We can give you a basic list of the "tools of the trade" but the bottom line is that no matter how much testing you perform, you will never be able to cover every case. In all fairness, debugging a problem that manifests itself via an application - perhaps a common one like "Explorer" (common but still amazingly frustrating) or perhaps something far less common, like "Avid Newscutter Nitris DX" - is always going to be rather challenging to debug because it often requires that you determine why the application fails - you know it is related to something you are doing, but you don't know what it is.

Microsoft does not provide us with a conformance test. The closest thing we have (the ifskit tests) have mysterious failure modes and are often as inscrutable to understand as any failing application. Indeed, we generally do not investigate "SEV2" issues because we've found they generally are of the "oh, we don't work the same way that NTFS does in this case" category.

Another tool we often point out to people is the "FileTest" utility. It allows you to exercise uncommon operations like "open by file ID" that can be difficult to simulate with an off-the-shelf program, but need to work properly within your filter driver.

I/O Stress can be useful for finding issues in your I/O handling paths. Driver Verifier is a must - if you aren't using it during development and part of your testing, you aren't doing a good job. However, you must also test without Driver Verifier enabled. We've even seen cases where Driver Verifier has tests that only trigger on single processor computers!
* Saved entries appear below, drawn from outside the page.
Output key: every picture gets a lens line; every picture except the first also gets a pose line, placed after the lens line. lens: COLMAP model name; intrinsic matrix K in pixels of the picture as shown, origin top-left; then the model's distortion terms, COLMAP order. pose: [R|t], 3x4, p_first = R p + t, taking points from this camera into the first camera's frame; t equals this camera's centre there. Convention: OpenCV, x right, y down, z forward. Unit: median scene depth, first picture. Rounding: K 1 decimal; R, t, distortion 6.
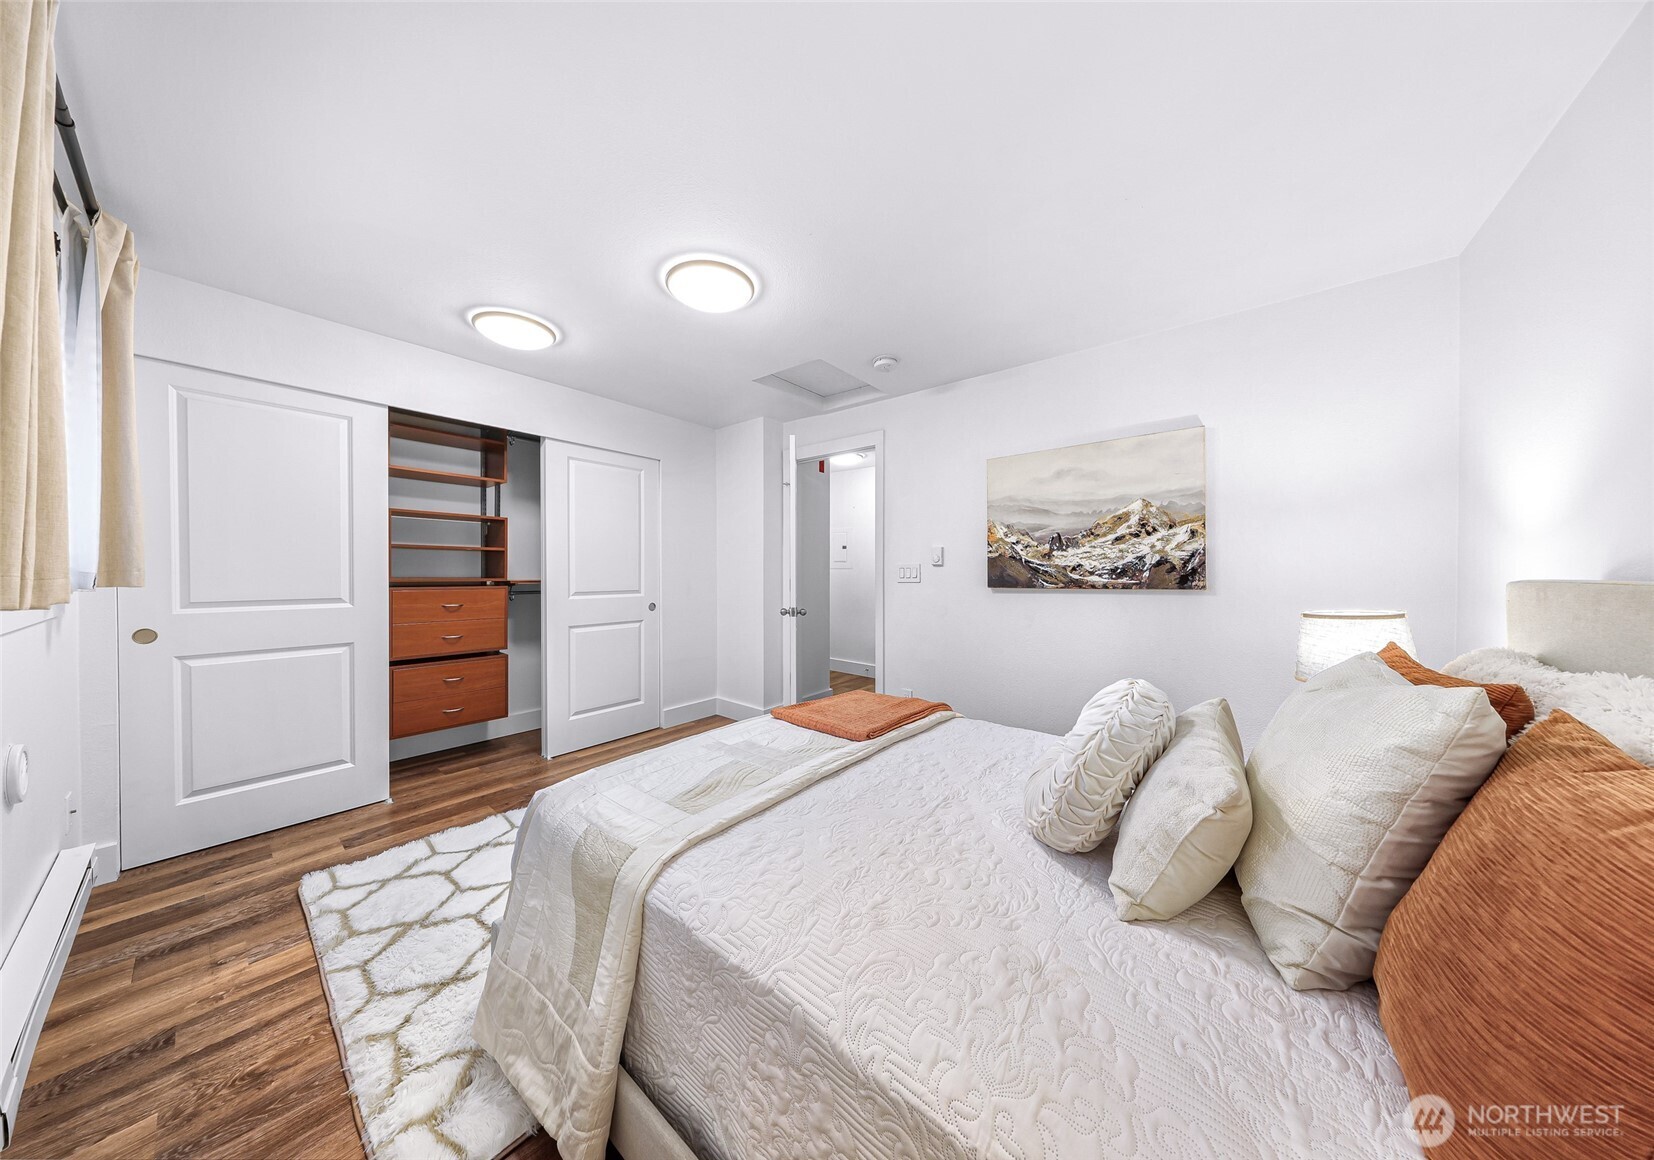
lens RADIAL K [[487.9, 0, 800.6], [0, 487.9, 575.4], [0, 0, 1]] dist [0.000277, 0.000027]
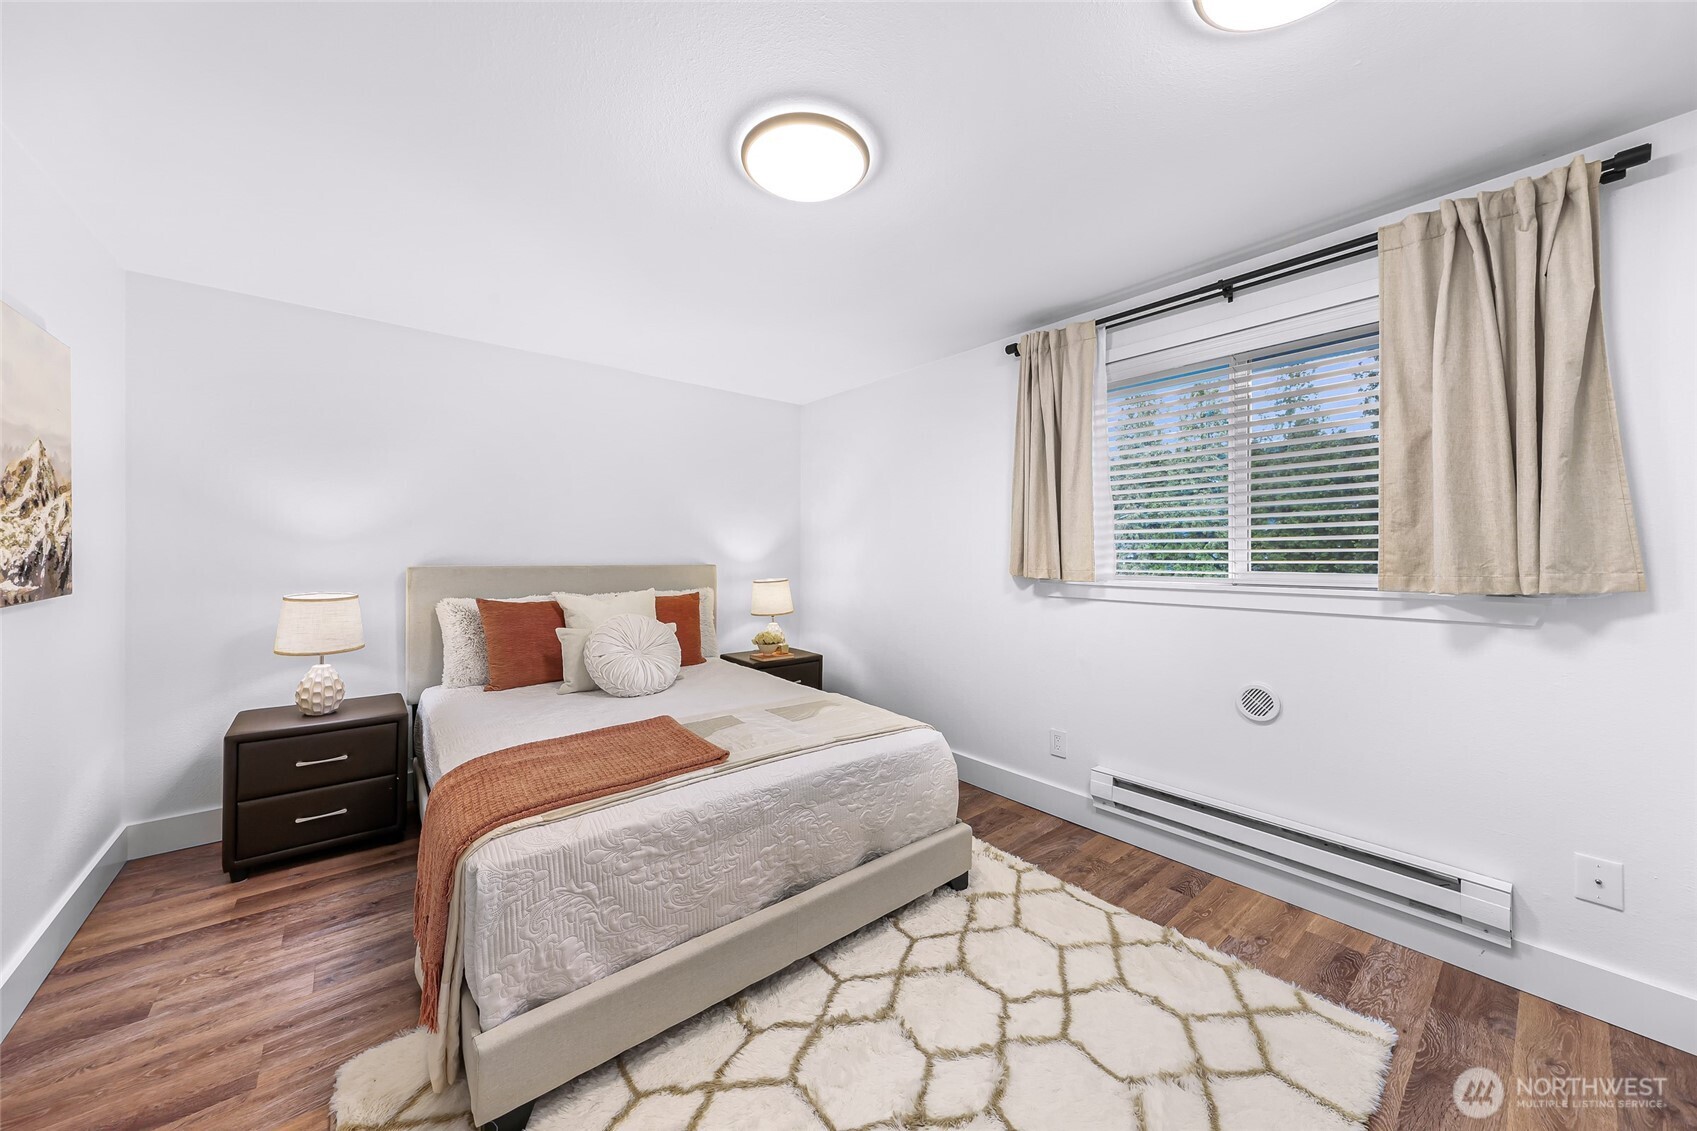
lens RADIAL K [[591.5, 0, 832.6], [0, 591.5, 551.3], [0, 0, 1]] dist [0.000619, -0.000093]
pose [[-0.979270, -0.000115, 0.202558, -0.306874], [0.001525, 0.999967, 0.007944, -0.030285], [-0.202552, 0.008088, -0.979238, 1.379747]]
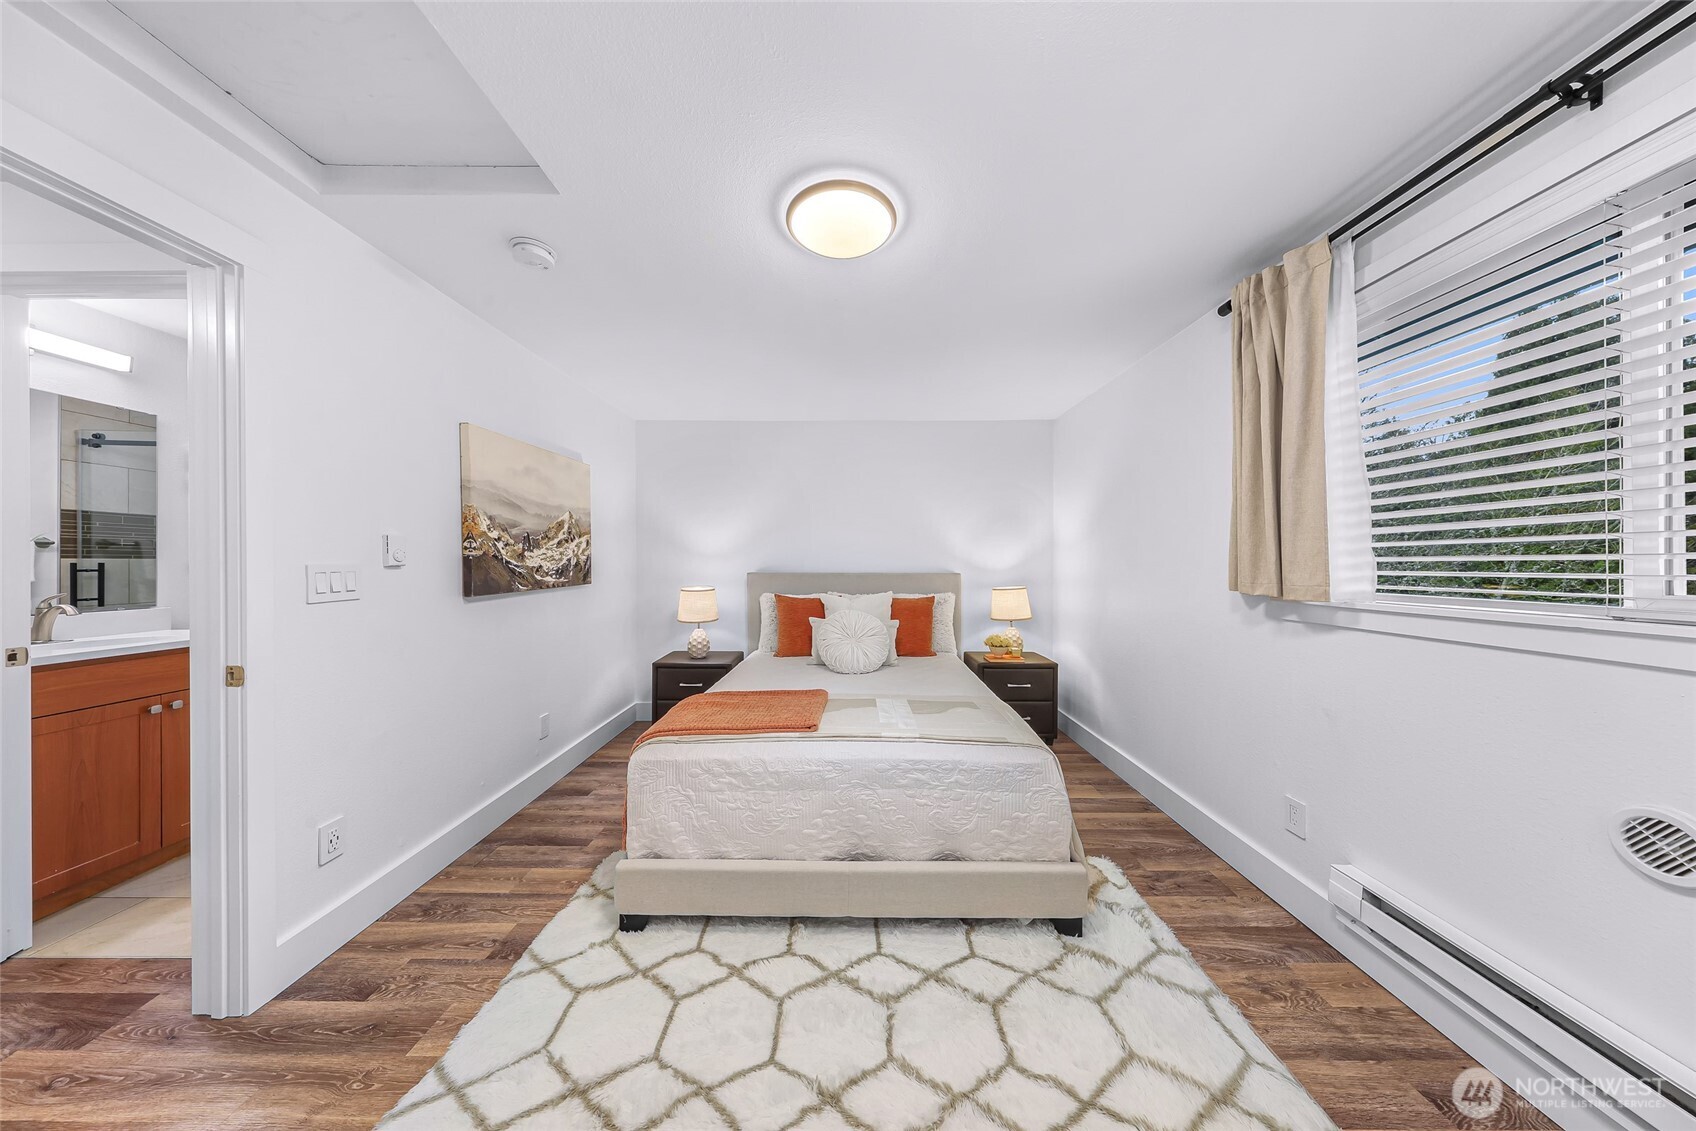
lens RADIAL K [[496.1, 0, 849.0], [0, 496.1, 562.0], [0, 0, 1]] dist [-0.000476, 0.000003]
pose [[-0.624431, 0.003264, 0.781073, -0.632554], [0.010591, 0.999935, 0.004288, -0.027416], [-0.781008, 0.010950, -0.624425, 1.140212]]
At OSR, we have our own testing framework - it's a scripting language that is built against the native API and allows us to trivially write scripts that can test the native windows API. If you restrict yourself to the Win32 API, your tests will definitely be deficient, since it is a subset of the functionality in the native API.

Finally, don't forget to test via the network - but this time, with the file SERVER running over your filter. Again, you will see different behavior. For example, the SL_INDEX_SPECIFIED option that is used for directory enumeration is difficult to trigger - but does show up with some versions of the Windows file server software. Naturally, this is exercised when you access files over the network. Oh, and lest you missed this fact, you now (beginning with Server 2003) need to test between machines - loopback mode has been optimized out so that it bypasses the normal client/server model (allegedly there is a registry parameter to disable this functionality, but usually we find it easier to simply tell test organizations to use two computers, since that's going to be the most common configuration "in the field").

For anyone working with file system filter drivers should always plan on attending the periodic 'Plugfest' that Microsoft sponsors to aid interoperability. While the opportunity to do direct developer-to-developer interop testing is invaluable, the contacts - both Microsoft and third party vendors - are often more valuable. The events are sponsored by the file systems filtering team at Microsoft and are done directly at the Microsoft main campus. These events are publicized in a variety of ways, including via OSR's well regarded NTFSD mailing list, a highly technical discussion group talking about the development of file systems and file system filter drivers for Windows."

File system filter drivers are the most complicated type of filter driver to write on Windows; deceptively, they span a very broad range, from "simplistic" (a surprising number of examples fall into this category) to "more complicated than a file system driver". There are many reasons for this and we've tried to touch on some of them. But if you are building a file system filter driver because you think it will be "simpler" than a file system driver, you are likely to be unpleasantly surprised.

If you can achieve your functionality without a filter driver, we would suggest doing it in that way. A real filter driver is truly a challenge to build.